◆ Action item
Only one number is wanted here: how many lines of the data hold "this".

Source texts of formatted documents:
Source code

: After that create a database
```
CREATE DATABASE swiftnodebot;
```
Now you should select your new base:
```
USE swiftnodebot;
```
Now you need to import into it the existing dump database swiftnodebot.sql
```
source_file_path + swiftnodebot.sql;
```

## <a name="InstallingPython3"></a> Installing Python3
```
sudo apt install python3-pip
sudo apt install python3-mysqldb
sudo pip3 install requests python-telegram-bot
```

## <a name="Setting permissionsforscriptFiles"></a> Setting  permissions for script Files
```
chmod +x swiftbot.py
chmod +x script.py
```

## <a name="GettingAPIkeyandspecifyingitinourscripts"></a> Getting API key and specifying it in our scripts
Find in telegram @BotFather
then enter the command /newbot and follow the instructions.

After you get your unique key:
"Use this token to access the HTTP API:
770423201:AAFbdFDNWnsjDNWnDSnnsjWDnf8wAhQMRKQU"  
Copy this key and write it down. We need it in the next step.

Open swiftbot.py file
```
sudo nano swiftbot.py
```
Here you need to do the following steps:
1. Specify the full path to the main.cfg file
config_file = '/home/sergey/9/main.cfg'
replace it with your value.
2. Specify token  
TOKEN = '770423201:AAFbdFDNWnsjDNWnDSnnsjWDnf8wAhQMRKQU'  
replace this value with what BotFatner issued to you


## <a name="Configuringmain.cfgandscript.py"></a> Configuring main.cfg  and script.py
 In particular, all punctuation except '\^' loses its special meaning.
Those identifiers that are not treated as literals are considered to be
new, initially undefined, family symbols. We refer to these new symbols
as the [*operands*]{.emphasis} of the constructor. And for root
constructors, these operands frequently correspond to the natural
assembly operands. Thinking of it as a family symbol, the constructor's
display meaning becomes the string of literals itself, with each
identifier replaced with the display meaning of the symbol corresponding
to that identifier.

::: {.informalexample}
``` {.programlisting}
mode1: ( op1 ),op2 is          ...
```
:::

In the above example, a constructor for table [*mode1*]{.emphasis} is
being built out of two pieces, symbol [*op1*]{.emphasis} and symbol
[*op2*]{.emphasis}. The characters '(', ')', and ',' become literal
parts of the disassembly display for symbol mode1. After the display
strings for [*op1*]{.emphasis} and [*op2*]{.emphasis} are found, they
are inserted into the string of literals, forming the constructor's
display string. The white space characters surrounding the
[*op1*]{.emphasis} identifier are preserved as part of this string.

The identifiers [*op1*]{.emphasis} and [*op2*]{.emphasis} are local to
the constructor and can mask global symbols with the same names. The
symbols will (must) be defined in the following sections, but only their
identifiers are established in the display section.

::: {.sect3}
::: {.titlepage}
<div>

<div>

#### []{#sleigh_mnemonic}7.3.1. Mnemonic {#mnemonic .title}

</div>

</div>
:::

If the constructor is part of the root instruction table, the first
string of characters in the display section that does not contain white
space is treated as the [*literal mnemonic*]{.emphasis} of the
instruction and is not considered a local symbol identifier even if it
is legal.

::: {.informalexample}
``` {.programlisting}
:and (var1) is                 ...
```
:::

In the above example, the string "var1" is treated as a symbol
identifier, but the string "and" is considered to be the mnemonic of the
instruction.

◆ Exercise solution
4